Update the records below, starting at the first line and ending at the line that contains "part at (130, 445)": swap "position" for "location" and leave everything else unchanged.

» Stored records:
============
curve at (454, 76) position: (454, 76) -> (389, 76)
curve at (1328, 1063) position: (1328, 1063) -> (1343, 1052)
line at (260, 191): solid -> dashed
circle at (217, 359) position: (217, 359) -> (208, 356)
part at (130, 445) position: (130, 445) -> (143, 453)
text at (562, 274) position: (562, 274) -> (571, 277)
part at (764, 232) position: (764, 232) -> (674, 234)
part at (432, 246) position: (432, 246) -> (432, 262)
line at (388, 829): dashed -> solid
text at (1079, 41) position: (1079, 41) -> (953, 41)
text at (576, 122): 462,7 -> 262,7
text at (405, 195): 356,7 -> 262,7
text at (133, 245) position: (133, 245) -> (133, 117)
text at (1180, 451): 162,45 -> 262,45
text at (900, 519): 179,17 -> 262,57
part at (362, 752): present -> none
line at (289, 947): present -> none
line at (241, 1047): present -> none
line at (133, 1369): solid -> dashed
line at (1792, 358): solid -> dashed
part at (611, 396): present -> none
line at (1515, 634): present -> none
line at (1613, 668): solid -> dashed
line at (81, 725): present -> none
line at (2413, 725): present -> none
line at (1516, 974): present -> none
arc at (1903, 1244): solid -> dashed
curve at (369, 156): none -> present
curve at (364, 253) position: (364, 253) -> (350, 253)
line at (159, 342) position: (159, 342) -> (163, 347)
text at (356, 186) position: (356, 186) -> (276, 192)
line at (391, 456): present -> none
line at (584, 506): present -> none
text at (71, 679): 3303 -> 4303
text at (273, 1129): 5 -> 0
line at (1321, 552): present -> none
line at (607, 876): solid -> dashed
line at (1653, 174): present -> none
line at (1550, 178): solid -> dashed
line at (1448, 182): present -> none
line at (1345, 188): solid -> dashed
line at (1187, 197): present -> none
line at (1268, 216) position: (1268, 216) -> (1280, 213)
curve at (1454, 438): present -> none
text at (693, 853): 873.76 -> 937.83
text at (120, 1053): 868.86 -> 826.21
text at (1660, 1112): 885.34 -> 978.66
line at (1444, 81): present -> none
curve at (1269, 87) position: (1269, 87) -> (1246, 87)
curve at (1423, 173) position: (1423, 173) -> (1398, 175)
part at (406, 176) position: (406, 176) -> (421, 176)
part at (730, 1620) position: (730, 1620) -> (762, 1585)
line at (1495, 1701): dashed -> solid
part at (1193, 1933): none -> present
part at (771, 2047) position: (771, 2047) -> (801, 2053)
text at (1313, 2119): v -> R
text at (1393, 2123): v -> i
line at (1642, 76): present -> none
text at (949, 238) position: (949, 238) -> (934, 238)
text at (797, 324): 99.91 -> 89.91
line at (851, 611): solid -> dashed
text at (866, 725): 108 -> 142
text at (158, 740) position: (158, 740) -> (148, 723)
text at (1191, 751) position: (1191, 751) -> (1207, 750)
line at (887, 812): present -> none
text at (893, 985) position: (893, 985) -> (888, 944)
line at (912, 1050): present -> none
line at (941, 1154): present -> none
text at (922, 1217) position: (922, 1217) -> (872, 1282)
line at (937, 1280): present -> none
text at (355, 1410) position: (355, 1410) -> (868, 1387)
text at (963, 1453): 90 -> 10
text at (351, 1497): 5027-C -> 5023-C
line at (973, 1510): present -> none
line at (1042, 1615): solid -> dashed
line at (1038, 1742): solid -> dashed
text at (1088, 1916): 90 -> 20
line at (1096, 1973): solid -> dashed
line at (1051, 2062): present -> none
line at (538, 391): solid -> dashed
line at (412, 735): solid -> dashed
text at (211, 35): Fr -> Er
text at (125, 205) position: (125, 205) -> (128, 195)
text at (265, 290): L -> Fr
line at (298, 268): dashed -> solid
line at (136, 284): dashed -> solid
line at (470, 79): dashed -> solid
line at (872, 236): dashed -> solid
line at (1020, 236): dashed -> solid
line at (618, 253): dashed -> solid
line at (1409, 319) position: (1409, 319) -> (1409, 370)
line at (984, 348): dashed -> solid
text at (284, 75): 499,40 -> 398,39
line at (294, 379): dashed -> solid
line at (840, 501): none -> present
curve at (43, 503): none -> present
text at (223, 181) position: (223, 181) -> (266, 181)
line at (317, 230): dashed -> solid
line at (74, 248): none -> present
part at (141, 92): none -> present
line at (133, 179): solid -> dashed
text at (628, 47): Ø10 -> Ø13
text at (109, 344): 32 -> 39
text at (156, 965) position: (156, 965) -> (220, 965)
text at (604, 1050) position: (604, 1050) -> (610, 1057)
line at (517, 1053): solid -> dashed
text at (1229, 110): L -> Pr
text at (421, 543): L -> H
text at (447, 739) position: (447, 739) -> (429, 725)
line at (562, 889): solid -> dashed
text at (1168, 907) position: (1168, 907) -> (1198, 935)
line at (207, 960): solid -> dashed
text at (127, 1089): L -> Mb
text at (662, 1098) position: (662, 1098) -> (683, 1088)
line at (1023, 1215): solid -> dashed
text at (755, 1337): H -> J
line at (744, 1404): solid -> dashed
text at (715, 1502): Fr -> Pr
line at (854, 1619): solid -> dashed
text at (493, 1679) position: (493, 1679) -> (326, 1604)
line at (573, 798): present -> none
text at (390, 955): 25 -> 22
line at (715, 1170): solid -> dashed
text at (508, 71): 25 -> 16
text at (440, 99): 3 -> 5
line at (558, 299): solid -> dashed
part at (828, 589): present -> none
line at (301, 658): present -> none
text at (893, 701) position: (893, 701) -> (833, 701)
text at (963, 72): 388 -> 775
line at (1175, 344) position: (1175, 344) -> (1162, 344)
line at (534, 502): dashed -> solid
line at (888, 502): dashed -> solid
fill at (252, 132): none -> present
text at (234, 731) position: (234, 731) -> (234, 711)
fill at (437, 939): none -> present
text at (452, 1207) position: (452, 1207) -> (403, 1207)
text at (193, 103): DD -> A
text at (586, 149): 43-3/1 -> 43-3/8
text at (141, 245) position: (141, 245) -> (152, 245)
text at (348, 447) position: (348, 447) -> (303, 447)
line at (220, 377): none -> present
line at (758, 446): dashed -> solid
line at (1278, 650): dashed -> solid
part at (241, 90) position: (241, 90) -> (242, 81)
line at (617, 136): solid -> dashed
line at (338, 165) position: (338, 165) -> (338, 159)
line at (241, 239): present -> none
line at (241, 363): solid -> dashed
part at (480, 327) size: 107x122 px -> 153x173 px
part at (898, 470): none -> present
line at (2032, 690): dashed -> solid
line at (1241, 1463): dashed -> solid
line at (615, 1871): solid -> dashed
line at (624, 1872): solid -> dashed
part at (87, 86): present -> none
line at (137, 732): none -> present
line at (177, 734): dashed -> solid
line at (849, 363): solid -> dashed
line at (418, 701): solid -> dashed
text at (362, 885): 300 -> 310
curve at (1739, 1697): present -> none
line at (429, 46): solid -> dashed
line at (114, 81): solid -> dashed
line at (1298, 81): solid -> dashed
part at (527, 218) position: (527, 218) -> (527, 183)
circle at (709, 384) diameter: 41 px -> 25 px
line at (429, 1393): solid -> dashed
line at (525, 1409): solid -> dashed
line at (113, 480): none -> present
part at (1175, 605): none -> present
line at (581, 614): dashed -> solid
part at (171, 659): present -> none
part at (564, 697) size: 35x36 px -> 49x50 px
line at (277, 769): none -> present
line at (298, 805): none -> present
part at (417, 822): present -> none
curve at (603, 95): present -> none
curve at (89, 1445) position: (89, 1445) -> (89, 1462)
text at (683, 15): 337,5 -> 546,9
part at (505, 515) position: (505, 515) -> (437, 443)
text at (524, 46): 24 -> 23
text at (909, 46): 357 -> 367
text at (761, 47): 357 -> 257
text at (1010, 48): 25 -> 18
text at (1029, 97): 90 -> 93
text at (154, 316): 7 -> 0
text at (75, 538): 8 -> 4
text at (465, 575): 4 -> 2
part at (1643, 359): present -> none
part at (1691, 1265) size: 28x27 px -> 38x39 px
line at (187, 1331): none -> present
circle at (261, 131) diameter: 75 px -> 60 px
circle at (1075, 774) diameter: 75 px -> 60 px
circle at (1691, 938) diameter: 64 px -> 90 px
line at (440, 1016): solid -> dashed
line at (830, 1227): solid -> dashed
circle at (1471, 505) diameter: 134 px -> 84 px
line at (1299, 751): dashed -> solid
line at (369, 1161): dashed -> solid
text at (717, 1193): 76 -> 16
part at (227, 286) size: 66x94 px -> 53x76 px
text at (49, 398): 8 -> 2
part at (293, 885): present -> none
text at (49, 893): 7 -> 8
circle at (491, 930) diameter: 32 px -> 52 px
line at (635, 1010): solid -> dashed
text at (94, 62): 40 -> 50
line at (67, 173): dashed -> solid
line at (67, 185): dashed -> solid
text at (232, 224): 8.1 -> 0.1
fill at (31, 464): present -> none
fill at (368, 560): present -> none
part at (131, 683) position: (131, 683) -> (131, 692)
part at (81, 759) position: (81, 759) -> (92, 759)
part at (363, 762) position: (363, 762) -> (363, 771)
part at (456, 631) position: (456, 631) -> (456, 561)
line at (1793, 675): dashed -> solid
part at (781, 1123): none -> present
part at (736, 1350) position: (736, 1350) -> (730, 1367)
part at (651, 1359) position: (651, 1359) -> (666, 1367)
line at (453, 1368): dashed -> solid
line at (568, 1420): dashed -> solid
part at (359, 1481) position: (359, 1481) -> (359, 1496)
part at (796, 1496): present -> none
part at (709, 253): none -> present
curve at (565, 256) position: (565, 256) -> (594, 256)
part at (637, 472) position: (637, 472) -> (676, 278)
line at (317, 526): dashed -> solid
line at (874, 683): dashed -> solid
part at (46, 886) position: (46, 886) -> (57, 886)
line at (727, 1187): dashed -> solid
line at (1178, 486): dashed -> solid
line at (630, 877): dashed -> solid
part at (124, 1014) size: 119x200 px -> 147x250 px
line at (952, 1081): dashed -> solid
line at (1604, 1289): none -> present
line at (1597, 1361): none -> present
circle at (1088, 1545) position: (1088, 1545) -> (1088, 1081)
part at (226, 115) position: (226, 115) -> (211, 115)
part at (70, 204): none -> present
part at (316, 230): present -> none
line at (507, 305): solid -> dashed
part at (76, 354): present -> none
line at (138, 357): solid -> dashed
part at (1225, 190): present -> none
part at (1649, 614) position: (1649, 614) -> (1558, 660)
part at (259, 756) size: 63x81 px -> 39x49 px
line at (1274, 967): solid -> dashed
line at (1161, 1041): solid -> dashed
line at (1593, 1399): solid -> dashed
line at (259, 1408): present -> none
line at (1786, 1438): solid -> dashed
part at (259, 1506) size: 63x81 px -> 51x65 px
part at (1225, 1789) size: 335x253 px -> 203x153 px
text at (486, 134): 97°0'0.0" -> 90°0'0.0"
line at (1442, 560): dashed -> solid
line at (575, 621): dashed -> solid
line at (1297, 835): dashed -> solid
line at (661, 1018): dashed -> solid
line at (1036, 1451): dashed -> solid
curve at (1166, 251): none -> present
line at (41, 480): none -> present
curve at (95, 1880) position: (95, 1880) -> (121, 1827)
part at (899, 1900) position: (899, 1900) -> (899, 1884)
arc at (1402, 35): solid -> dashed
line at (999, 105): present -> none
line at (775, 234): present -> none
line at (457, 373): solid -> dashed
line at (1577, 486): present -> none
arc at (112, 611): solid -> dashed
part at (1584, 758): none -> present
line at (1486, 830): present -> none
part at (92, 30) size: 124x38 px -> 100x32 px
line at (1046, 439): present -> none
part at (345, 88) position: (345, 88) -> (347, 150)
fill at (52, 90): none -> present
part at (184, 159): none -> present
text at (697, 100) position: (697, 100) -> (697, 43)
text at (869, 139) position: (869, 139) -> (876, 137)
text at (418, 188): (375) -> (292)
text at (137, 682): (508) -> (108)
============
» Task response:
curve at (454, 76) location: (454, 76) -> (389, 76)
curve at (1328, 1063) location: (1328, 1063) -> (1343, 1052)
line at (260, 191): solid -> dashed
circle at (217, 359) location: (217, 359) -> (208, 356)
part at (130, 445) location: (130, 445) -> (143, 453)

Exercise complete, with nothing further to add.